Question

A string has 8 N of tension. When it is vibrated at 2 Hz, a standing wave forms with a wavelength of 4 cm and an amplitude of 1 cm. a bead of negligible mass is glued to the middle of the string.

If the bead is at a node, what total distance will it move in 1 second?

Answer 1

Total distance moved by bead is 1.952 cm.

Step-by-step explanation:

Let first consider all data that are given in question.

1. F = 8 N ...force acting on string

2. f = 2 Hz ...frequency of system

3. β = 4 cm = 0.04 m ...wavelength of wave formed due to vibration

4. A = 1 cm = 0.01 m ...Amplitude of vibration

Under certain conditions, waves can bounce back and forth through a particular region, effectively becoming stationary.
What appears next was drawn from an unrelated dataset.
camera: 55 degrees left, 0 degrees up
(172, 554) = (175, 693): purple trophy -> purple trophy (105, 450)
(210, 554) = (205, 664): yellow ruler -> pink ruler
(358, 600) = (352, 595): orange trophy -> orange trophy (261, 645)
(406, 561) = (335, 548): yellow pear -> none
These are called standing waves.

Here,it is due to vibration induced in spring due to tension induced in string

Standing wave equation is given by

`y=(x,t)= 2A * sin Kx * cos(w t)` ...(1)

Let first find, value of K, x, w, t

`K= (2*\pi)/(\beta )` ....(2)

where β is wavelength in meters

K is wave number

`K= (2*\pi)/(0.01 )`

`K= 628.31 \ m^(-1)`

now, let us find value of w

`w = 2 * \pi * f` ....(3)

where f is frequency in hertz

`w = 2 * \pi * 2`

`w = 4 * \pi`

`w= 12.5664 rad`

now, let us find value of v that is wave speed

`v= f * \beta`

`v= 2 * 0.04 \\ v= 0.08 (m)/(s)`

`y=(x,t)= 2A * sin Kx * cos(w t)`

Notice that some x-positions of the resultant wave are always zero no matter what the phase relationship is. These positions are called nodes.

Finding the positions where the sine function equals zero provides the positions of the nodes.
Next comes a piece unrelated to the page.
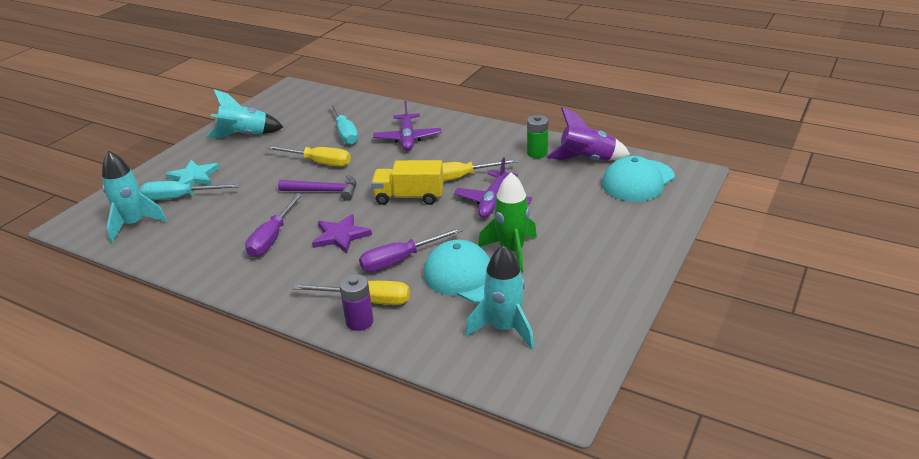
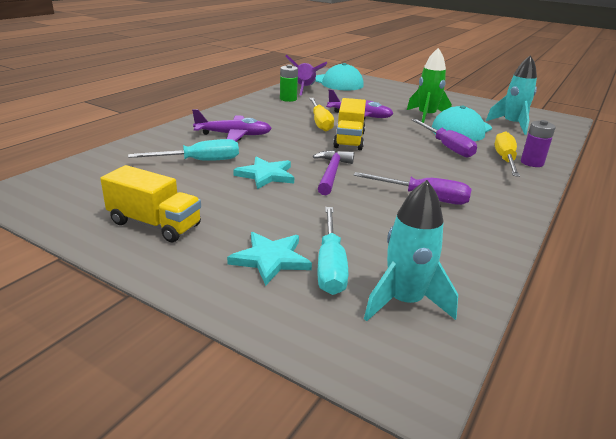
camera: 90 degrees left, 5 degrees down
(244, 135) = (155, 224): turquoise rocket -> yellow truck
(319, 162) = (266, 175): yellow screwdriver -> turquoise star
(340, 236) = (415, 167): purple star -> none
`sin (K * x) = 0 \\ K * x = \pi , 2\pi ,3\pi ,...`

In our case,

`K * x= \pi` and

`x= (\beta )/(2) \\ x= (0.04)/(2) \\x= 0.02`

`y=(0.02,1)= 2A * sin Kx * cos(w t)`

`y=(0.02,1)= 2*0.01 * sin \pi * cos(12.5664 * 1)`

`y=(0.02,1)= 2*0.01 * (-1) * 0.9761`

`y=(0.02,1)= 0.01952 m = 1.952 cm`

Finally, when bead is at middle of the string, total distance after stretch covered is 1.952 cm.